• WORK ITEM A:
Answer these questions from the text on solvent-dependent stability of crystal forms:
(i) At least how many polymorphs does mefenamic acid exhibit?
(ii) Which four solvents are used?
(iii) In which solvent does form II become more stable than form I at lower temperatures?
• WORK ITEM B:
For each statement, say whether it agrees with the text on solvent-dependent stability of crystal forms, and quote the words of the text that decide it.
(i) At elevated temperatures, form I is the most stable polymorph of mefenamic acid.
(ii) Raman spectroscopy, powder X-ray diffraction and differential scanning calorimetry are used to identify and characterize the polymorphs.
(iii) The authors conclude that solvents affect only the kinetics of polymorphic transformations.

(702f) Solvent-Dependent Stability of Crystal Forms

Polymorphism, the ability of a molecule to exist in different crystalline forms with distinct physical properties, is a phenomenon of critical importance in chemical industry, particularly in the production of active pharmaceutical ingredients. Mefenamic acid, MFA, 2-[(2,3-dimethylphenyl) amino] benzoic acid, is an anthranilic acid derivative and is widely used as a non-steroidal anti-inflammatory drug. MFA exhibits at least three polymorphs (I, II, III) with significantly different bioavailability. Under ambient conditions, the order of stability of these polymorphs follows I > II > III, whereas at elevated temperatures the order shifts to II>I>III. MFA polymorphs, due to their dissimilar structures, display distinct thermodynamic characteristics, including the parameters of their solution-crystal equilibria. In recent years, numerous studies have claimed that the effect of solvent is not thermodynamic in nature and solvents only affect the kinetics of polymorphic transformations. Our results challenge this conventional understanding. We demonstrate that the relative stability of MFA polymorphs is solvent dependent. To identify and characterize the polymorphs, we employ Raman spectroscopy, powder X-ray diffraction, and differential scanning calorimetry. We use four solvents of pharmaceutical relevance: formamide, dimethylformamide, toluene and water. We develop a new method to measure the solubilities of metastable crystal forms and quantify their temperature dependences to evaluate the thermodynamic characteristics of MFA crystal forms. Independently, we measure the transformation rates between polymorphs. We find that that relative differences in free energy, enthalpy and entropy of crystallization for both MFA polymorphs are influenced by the chosen solvent. At lower temperatures, in formamide, form II becomes more stable than form I. The found solvent-dependent polymorph stability enables an additional pathway for polymorph control.

• DATA FOR ANALYSIS:
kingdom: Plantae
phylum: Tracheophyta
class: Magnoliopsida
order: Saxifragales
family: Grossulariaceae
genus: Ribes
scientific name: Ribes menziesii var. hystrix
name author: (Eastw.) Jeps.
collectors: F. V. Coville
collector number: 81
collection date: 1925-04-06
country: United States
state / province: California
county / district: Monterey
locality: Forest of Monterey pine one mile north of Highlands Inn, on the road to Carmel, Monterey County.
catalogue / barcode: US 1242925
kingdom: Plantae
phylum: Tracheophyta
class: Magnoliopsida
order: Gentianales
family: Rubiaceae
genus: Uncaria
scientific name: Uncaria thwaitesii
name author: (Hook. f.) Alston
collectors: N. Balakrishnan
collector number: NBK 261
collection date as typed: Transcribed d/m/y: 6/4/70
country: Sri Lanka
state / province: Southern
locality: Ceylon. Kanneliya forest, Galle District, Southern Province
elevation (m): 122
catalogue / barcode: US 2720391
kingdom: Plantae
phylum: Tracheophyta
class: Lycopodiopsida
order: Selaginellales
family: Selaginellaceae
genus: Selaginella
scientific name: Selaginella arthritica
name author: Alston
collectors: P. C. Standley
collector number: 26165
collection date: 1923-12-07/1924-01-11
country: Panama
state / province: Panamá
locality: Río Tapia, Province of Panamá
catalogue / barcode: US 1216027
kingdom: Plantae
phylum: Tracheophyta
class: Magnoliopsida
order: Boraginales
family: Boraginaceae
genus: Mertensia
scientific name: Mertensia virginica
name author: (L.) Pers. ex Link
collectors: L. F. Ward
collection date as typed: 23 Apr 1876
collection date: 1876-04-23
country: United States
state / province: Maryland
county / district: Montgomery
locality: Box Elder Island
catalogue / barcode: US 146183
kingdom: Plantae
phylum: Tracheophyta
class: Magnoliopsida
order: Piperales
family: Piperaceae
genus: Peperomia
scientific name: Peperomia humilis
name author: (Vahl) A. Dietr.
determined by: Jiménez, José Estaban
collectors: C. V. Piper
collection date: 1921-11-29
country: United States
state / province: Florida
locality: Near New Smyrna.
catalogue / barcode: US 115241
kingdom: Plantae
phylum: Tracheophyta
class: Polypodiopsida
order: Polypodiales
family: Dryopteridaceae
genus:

• FINAL ANSWER A:
(i) At least three (I, II, III).
(ii) Formamide, dimethylformamide, toluene and water.
(iii) Formamide.

• FINAL ANSWER B:
(i) No: "at elevated temperatures the order shifts to II>I>III"
(ii) Yes: "To identify and characterize the polymorphs, we employ Raman spectroscopy, powder X-ray diffraction, and differential scanning calorimetry."
(iii) No: "We demonstrate that the relative stability of MFA polymorphs is solvent dependent."